Notably, Cushman's only source about this re-writing of "The Doomsday Machine" is Norman Spinrad, decades after the fact. I haven't been able to compare the shooting script to the finished episode in enough detail to corroborate or disprove his memory, but judging by all the details Cushman gets wrong about the writing of this episode (chief among them his bizarre contention that Gene Coon came up with the idea to kill Decker, an idea that's actually in every outline and script for the episode), Cushman certainly didn't do this.
With these factors in mind, I find Cushman's analysis of the situation to be sound, logical, and supported by factual evidence from other sources (both Fontana's memo and the Solow/Justman book).
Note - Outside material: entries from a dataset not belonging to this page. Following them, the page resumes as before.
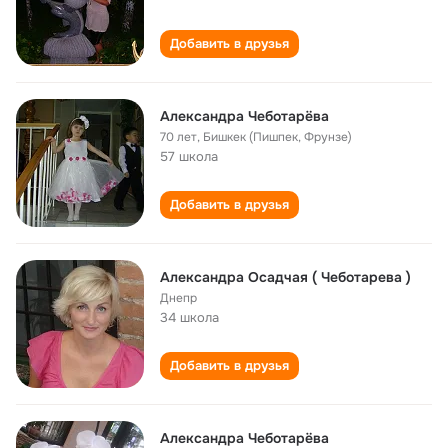
Добавить в друзья
Александра Чеботарёва
70 лет
,
Бишкек (Пишпек, Фрунзе)
57 школа
Добавить в друзья
Александра Осадчая ( Чеботарева )
Днепр
34 школа
Добавить в друзья
Александра Чеботарёва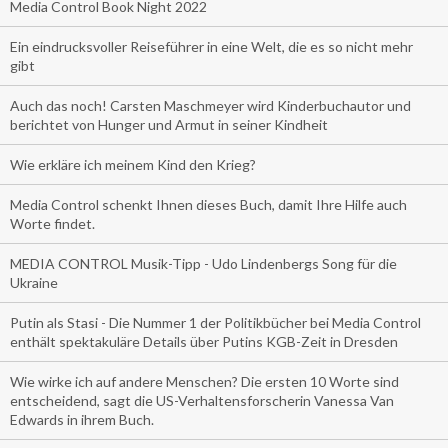
Media Control Book Night 2022
Ein eindrucksvoller Reiseführer in eine Welt, die es so nicht mehr
gibt
Auch das noch! Carsten Maschmeyer wird Kinderbuchautor und
berichtet von Hunger und Armut in seiner Kindheit
Wie erkläre ich meinem Kind den Krieg?
Media Control schenkt Ihnen dieses Buch, damit Ihre Hilfe auch
Worte findet.
MEDIA CONTROL Musik-Tipp - Udo Lindenbergs Song für die
Ukraine
Putin als Stasi - Die Nummer 1 der Politikbücher bei Media Control
enthält spektakuläre Details über Putins KGB-Zeit in Dresden
Wie wirke ich auf andere Menschen? Die ersten 10 Worte sind
entscheidend, sagt die US-Verhaltensforscherin Vanessa Van
Edwards in ihrem Buch.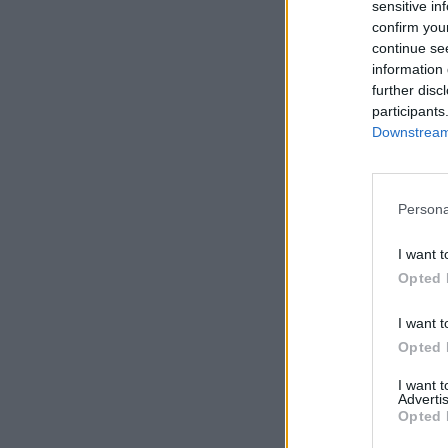
sensitive in
confirm you
continue se
information 
further disc
participants
Downstream 
Persona
I want t
Opted 
I want t
Opted 
I want 
Advertis
Opted 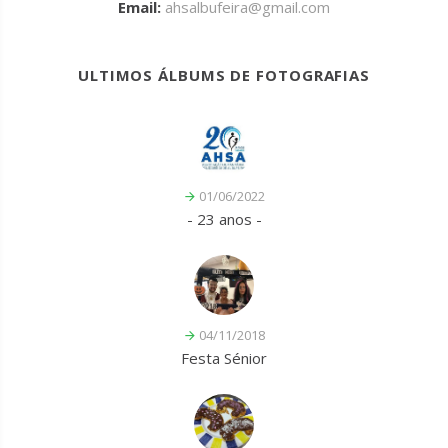
Email:
ahsalbufeira@gmail.com
ULTIMOS ÁLBUMS DE FOTOGRAFIAS
01/06/2022
- 23 anos -
04/11/2018
Festa Sénior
If you say so. Honestly, I don't follow his argument at all. Like much of the book, it's filled with speculation about people's motives that Cushman couldn't possibly know. In other words, fiction.
I'm certainly willing to entertain any contrary or different interpretations of why Spock is not a prominent character in the first half of this episode. However, until they are presented to me, with at least as much evidence that Cushman has presented, there's no "there there."
It seems much more likely to me that's Spock minor role was a problem that simply couldn't be fixed before the episode went before the cameras. Cushman suggests that Coon rushed the episode into production ahead of others to send a message to Shatner, but it seems much more likely that they simply had nothing else ready to film at this point (as was often the case).
While we're on this subject, let me say this: There are those--not necessarily you, Harvey--who have (at least implicitly) criticized others here for believing things simply because they appeared in Cushman's books. Those who would dismiss viewpoints, etc. simply because they come from a particular author without presenting factual, verifiable evidence that disproves the author's claims themselves display bias that discredits them... at least with me.
There are simply too many errors, large and small, for me to immediately believe anything Cushman asserts in these books without the backing of evidence. I'd be happy to talk in more detail about my issues with the books offline, but I have little interest in providing him fodder for a second (or, in the case of the first book, fourth!) edition of the book.